• [EXERCISE INSTRUCTIONS] Below are lines of data, and only some are wanted. Please repeat exactly those from the line that has "60 degrees counterclockwise" through the line that has "(greyish) (379, 293)".

• [INPUT]
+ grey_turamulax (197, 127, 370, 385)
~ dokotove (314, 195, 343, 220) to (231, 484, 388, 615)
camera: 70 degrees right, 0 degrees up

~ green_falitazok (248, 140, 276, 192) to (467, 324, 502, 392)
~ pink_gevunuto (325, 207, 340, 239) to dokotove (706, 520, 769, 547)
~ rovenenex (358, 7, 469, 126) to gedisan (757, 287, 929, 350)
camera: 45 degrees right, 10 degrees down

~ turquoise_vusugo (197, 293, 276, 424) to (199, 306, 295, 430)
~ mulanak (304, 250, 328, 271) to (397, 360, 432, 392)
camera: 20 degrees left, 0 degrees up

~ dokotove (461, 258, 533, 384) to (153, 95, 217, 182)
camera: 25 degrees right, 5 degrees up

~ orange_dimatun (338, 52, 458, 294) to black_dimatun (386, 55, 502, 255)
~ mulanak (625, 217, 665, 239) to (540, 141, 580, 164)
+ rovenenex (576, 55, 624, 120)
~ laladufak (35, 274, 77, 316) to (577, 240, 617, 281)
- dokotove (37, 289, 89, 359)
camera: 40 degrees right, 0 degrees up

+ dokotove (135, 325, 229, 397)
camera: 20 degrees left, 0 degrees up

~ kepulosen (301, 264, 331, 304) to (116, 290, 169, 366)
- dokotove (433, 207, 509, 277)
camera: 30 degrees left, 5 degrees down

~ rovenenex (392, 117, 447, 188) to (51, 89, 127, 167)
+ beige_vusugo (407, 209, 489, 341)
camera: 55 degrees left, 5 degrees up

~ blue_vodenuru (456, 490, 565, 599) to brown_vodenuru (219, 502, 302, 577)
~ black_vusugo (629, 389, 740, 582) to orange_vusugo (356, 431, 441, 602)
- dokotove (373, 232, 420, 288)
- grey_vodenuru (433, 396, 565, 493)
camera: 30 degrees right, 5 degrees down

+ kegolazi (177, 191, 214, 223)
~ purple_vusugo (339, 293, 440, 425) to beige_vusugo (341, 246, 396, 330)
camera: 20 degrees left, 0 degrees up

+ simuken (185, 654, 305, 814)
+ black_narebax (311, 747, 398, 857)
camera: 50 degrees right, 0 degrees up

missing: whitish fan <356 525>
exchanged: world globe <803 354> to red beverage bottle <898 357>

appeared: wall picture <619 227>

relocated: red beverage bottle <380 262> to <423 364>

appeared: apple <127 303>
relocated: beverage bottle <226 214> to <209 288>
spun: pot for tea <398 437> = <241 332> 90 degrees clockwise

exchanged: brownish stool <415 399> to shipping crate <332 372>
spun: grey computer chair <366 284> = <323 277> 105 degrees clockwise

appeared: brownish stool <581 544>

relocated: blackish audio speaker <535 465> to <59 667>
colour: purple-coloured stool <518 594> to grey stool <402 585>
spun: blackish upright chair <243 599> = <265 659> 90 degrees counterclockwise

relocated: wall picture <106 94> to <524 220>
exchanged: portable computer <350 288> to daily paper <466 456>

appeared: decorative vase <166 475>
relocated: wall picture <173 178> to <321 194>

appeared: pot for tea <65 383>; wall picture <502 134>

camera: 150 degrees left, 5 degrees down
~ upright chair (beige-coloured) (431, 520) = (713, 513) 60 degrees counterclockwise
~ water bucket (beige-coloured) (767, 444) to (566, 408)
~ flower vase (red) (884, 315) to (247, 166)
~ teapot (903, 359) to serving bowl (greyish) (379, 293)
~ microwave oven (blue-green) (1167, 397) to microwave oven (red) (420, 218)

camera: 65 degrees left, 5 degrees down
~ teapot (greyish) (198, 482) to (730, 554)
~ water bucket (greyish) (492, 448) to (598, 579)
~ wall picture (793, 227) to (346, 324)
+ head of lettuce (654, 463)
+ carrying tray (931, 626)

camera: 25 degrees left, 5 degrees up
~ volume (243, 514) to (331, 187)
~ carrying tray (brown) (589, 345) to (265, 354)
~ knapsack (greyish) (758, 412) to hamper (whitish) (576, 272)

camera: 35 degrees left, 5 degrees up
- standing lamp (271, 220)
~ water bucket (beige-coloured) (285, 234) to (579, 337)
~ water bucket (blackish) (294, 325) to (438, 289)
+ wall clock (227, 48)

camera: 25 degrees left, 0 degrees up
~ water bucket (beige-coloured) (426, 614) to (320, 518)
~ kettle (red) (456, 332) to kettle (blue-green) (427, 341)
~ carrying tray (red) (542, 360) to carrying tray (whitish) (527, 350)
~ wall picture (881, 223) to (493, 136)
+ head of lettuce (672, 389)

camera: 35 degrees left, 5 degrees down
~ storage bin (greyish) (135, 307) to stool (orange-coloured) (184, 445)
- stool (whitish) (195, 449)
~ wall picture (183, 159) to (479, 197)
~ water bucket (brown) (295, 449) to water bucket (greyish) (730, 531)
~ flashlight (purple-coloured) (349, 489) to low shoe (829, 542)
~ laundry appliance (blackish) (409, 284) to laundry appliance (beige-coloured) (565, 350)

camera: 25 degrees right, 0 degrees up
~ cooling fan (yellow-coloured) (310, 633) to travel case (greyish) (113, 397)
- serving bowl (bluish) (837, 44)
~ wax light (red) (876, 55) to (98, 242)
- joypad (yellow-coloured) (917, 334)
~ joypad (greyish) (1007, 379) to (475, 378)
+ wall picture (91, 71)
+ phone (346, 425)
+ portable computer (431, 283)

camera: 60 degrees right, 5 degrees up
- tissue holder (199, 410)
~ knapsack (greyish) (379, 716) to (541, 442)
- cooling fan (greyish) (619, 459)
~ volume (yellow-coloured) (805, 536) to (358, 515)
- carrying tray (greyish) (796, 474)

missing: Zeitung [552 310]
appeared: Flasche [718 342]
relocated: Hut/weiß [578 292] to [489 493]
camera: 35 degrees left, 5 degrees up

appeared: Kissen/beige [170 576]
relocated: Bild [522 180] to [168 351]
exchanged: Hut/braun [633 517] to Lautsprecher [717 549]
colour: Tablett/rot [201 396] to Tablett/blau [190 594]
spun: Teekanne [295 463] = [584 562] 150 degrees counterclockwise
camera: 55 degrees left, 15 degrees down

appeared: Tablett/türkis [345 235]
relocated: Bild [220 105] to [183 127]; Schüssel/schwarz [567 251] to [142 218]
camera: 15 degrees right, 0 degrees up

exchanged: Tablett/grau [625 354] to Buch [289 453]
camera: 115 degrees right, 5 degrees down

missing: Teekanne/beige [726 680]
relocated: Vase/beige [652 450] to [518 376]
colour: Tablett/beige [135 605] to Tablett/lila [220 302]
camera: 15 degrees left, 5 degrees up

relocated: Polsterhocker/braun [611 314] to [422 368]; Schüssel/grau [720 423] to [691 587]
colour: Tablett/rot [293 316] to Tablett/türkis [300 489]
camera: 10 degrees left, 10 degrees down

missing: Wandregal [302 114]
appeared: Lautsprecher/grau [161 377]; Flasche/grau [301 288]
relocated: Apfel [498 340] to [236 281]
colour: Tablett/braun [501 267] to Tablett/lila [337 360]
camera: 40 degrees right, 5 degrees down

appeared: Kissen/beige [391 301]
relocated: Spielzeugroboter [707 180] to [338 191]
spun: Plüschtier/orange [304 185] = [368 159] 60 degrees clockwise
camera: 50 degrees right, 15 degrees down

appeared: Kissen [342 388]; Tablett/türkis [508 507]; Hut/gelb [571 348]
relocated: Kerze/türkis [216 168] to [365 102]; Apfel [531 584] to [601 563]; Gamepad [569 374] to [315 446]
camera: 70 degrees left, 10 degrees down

• [REPLY TO THE EXERCISE]
~ upright chair (beige-coloured) (431, 520) = (713, 513) 60 degrees counterclockwise
~ water bucket (beige-coloured) (767, 444) to (566, 408)
~ flower vase (red) (884, 315) to (247, 166)
~ teapot (903, 359) to serving bowl (greyish) (379, 293)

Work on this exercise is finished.